L’auteur dépeint en effet une société très stratifiée qui, ayant quitté la Terre, mène sa petite vie plus ou moins tranquillement à bord d’une gigantesque structure annulaire entourant notre bonne vieille planète. De conquête d’autres mondes ou de rencontre avec d’éventuels aliens ? Il n’en est nullement question. Au contraire ! Conscient du besoin de l’être humain, aussi avide de voyage soit-il, de conserver un port d’attache, une origine d’autant plus recherchée qu’elle est éloignée du déraciné, Iwoaka souligne que l’anneau a été construit suffisamment près de sa métropole pour toujours l’avoir dans son angle de vue. La proximité et la distance du globe terrestre sont non seulement à l’origine du métier de laveur de vitres qu’exerce le héros, mais se révèlent également propices aux aspirations de certains protagonistes – ils se sentent attirés par la Terre et voudraient la rejoindre - comme à leurs interrogations (pourquoi doivent-ils en demeurer éloignés ?).
Les trois premiers tomes de la série tournent ainsi autour du quotidien de Mitsu, à la façon d’une tranche de vie, et sont rythmés par ses différentes rencontres – professionnelles ou amicales. Cependant, ils abordent aussi des thèmes forts, à commencer par les inégalités nées d’un système à deux vitesses et qui se traduisent par une occupation de l’espace inégale ou un sens biaisé des réalités chez les riches clients. Derrière ce cloisonnement entre nantis et pauvres, se dessinent les prémices d’une lutte sociale, concrétisée par le remplacement progressif des nettoyeurs par des robots ainsi que par la démolition des habitations vétustes du niveau inférieur.

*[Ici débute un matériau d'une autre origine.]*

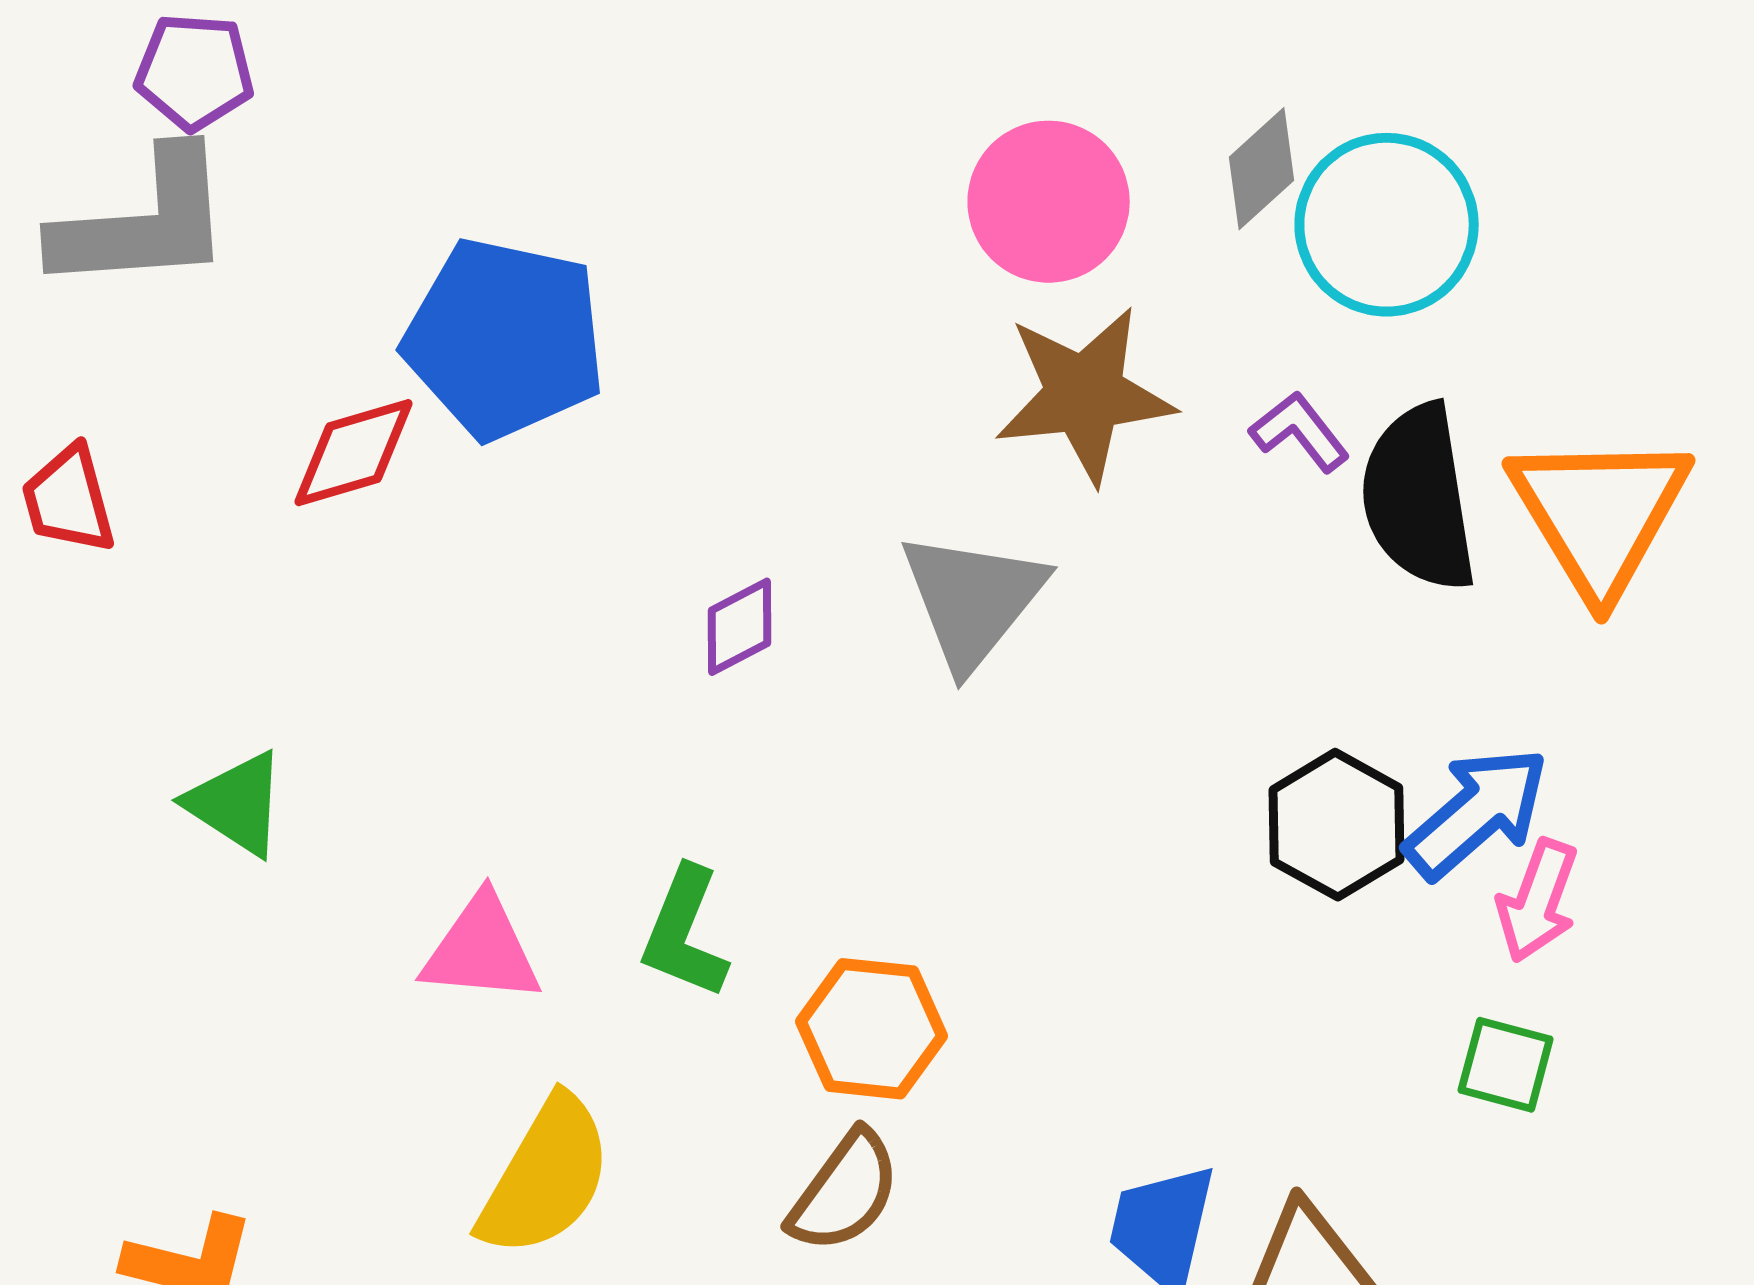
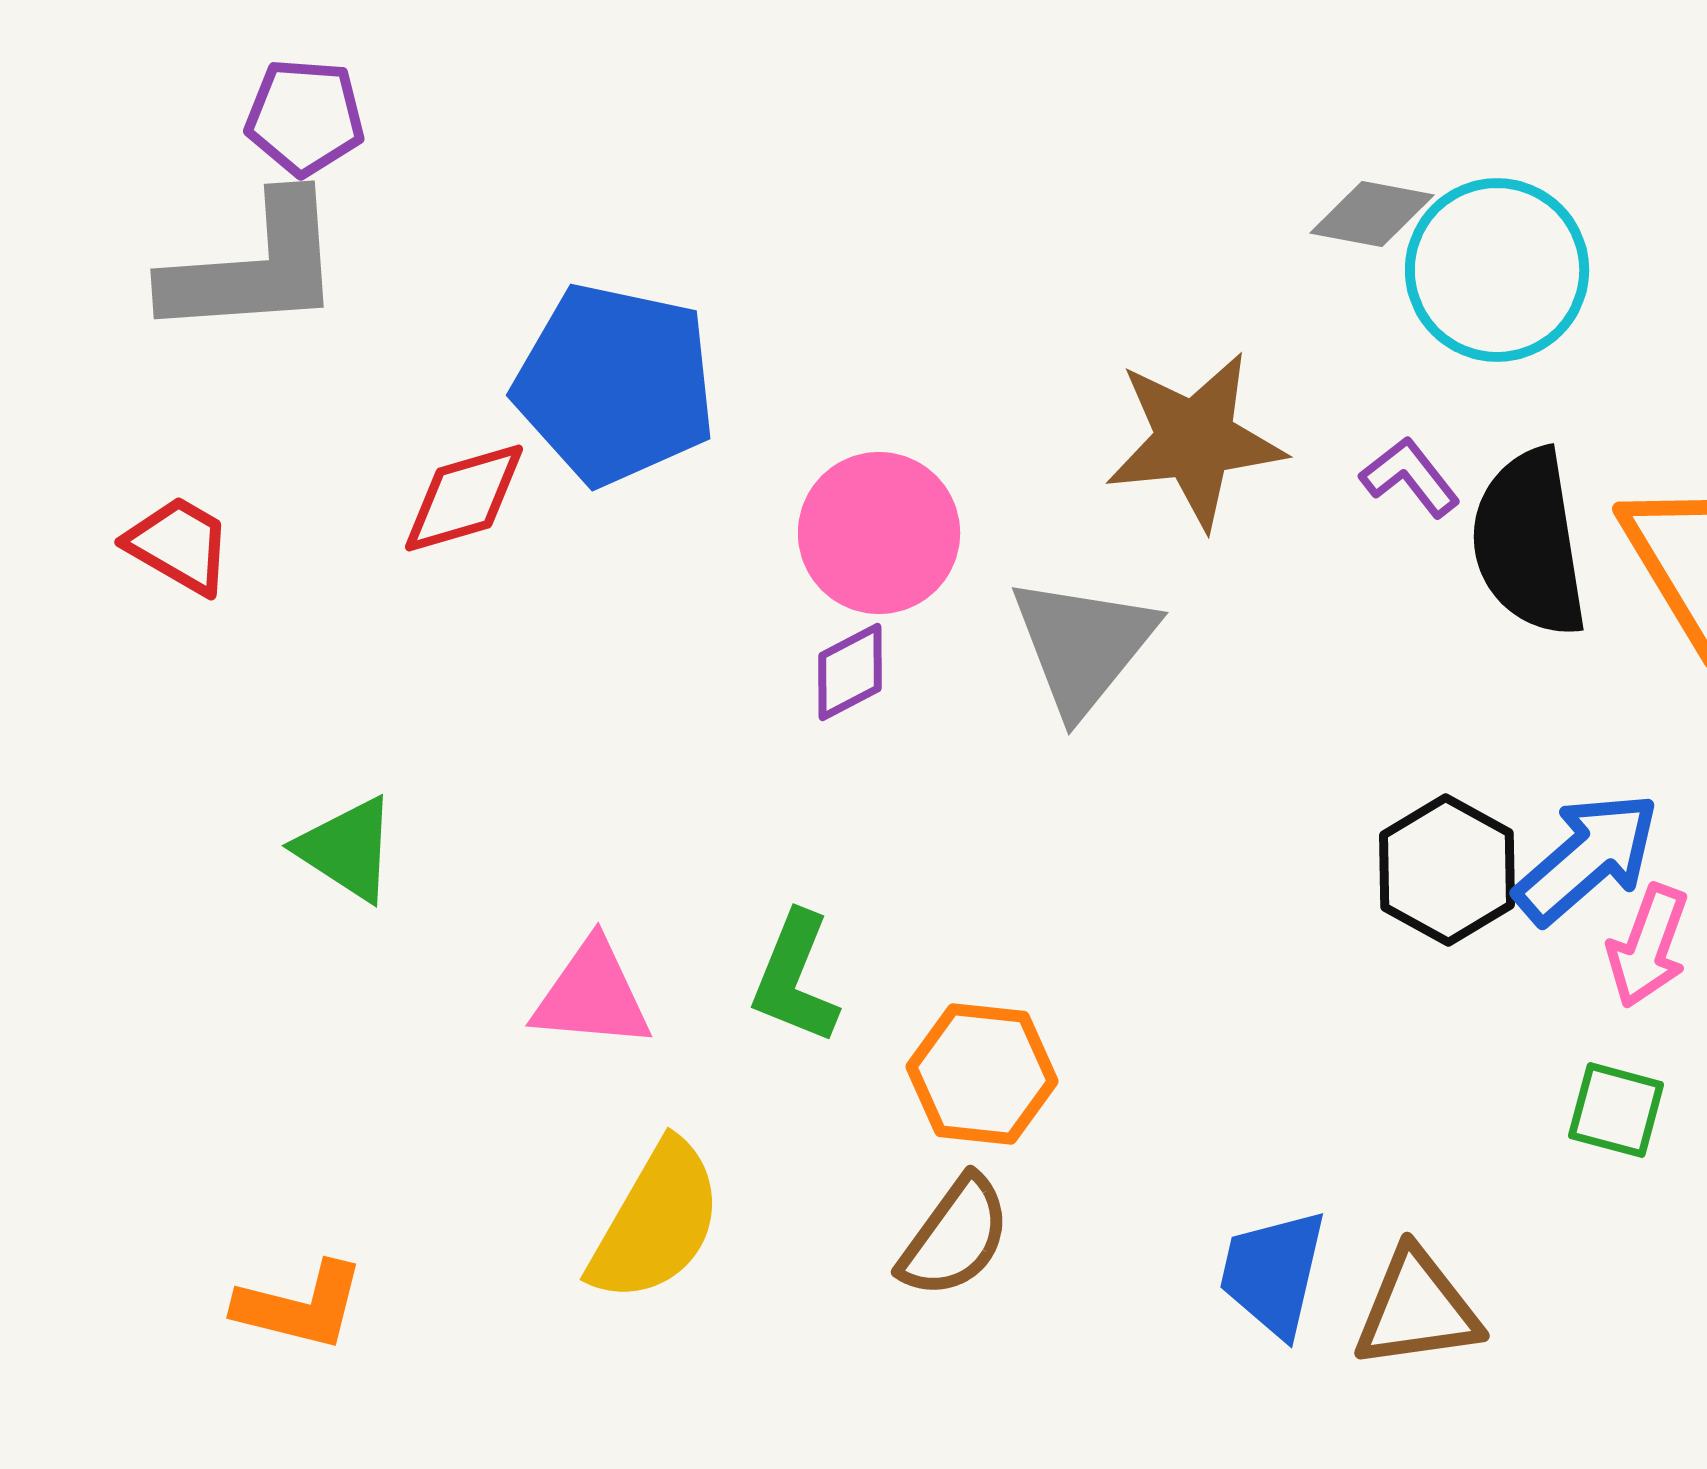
gray diamond: (1262, 169) -> (1372, 214), turned 53
pink circle: (1049, 202) -> (879, 533), moved
red trapezoid: (69, 500) -> (179, 545), turned 135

Par ailleurs, la (toute) puissance d’un gouvernement de type autocratique, qui ne cesse d’interdire et de surveiller, se dessine peu à peu. Enfin, quelques énigmes, formant autant de quêtes, affleurent. Il s’agit d’abord pour Mitsu de démêler les raisons de la mort de son père - était-ce vraiment un accident ? -, ensuite, pour Sotâ, un jeune ingénieur de basse extraction, d’enquêter sur la réalité des prétendues expéditions envoyées sur Terre par le pouvoir – s’y rendent-elles réellement et pourquoi les résultats restent-ils inconnus ? Ce dernier mystère, marqué par l’intervention de militaires, s’annonce comme une piste des plus intéressantes et sensibles pour la suite.
À la singularité d’un scénario assez contemplatif répond le graphisme non moins particulier d’Hisae Iwaoka. Doté d’un trait fin, son dessin campe des personnages aux traits parfois caricaturaux, comme en témoigne l’allure générale du bien nommé monsieur Tanuki. Les têtes rondes aux yeux étrécis s’avèrent très expressives, tandis que leur dégaine peut paraître, par moments, un brin enfantine quel que soit l’âge des protagonistes. Un grand soin est, en outre, apporté aux décors qui donnent une bonne idée du milieu dans lequel se déroule le récit et prolonge, en images, la disparité flagrante entre la strate du bas, sombre, et celle du haut, éclairée par la lumière stellaire grâce au lavage des carreaux. Le découpage équilibré ainsi que l’utilisation de plans cinématographiques réussis confèrent un dynamisme certain à un ensemble pourtant empreint d’une certaine nostalgie.
Calme et poétique, Cité Saturne s'éloigne résolument des productions habituelles et plus encore de celles du genre auquel la série se rattache. Pour autant, ce manga dépayse, captive et interpelle à tous ses niveaux de lecture. Alors, si de prime abord, il pourrait sembler moins attrayant qu'un bon vieux space opéra, ce serait dommage de passer à côté d'un tel titre.